▶ _What is required_
Return each line of the records that contains the string "series". Matching is case-sensitive.
Given records START
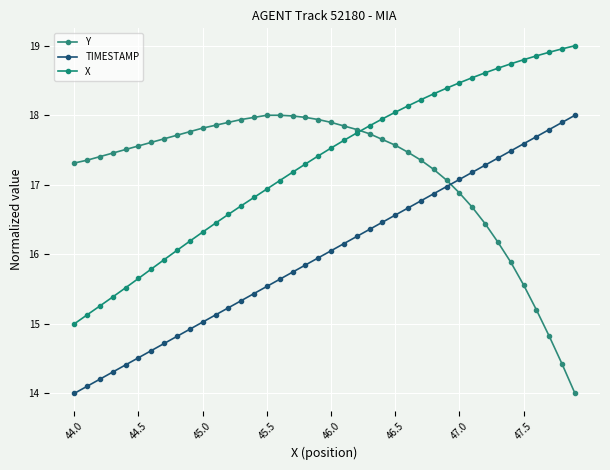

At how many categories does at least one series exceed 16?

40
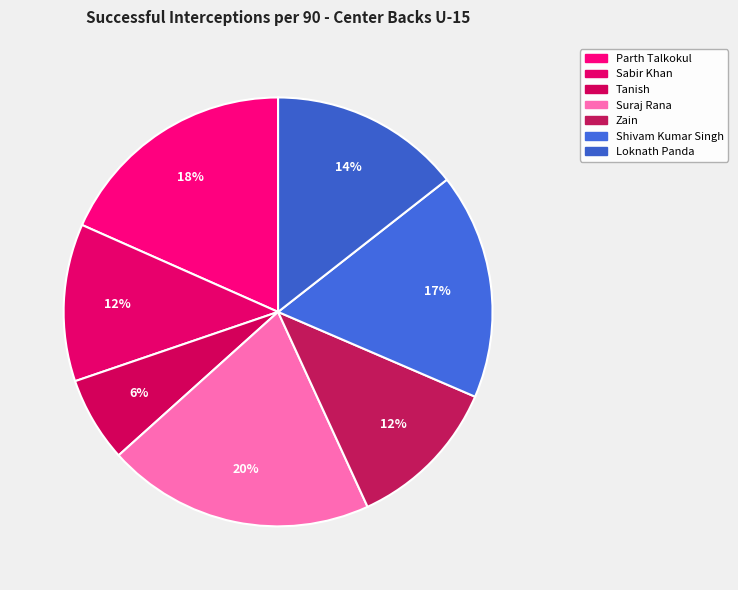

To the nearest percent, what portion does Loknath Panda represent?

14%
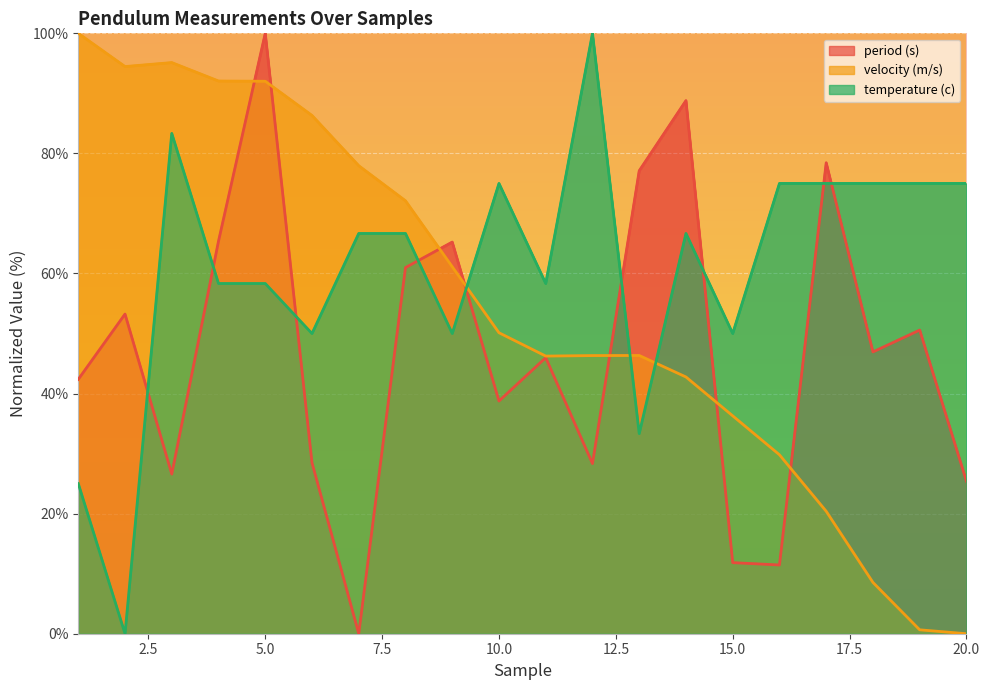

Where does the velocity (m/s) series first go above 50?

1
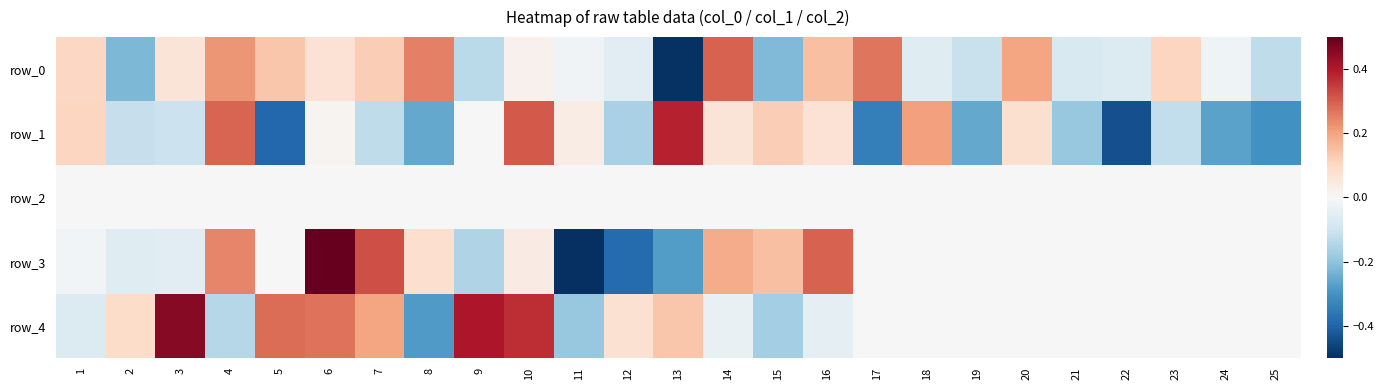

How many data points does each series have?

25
Given records END
▶ _Response below_
At how many categories does at least one series exceed 16?
Where does the velocity (m/s) series first go above 50?
How many data points does each series have?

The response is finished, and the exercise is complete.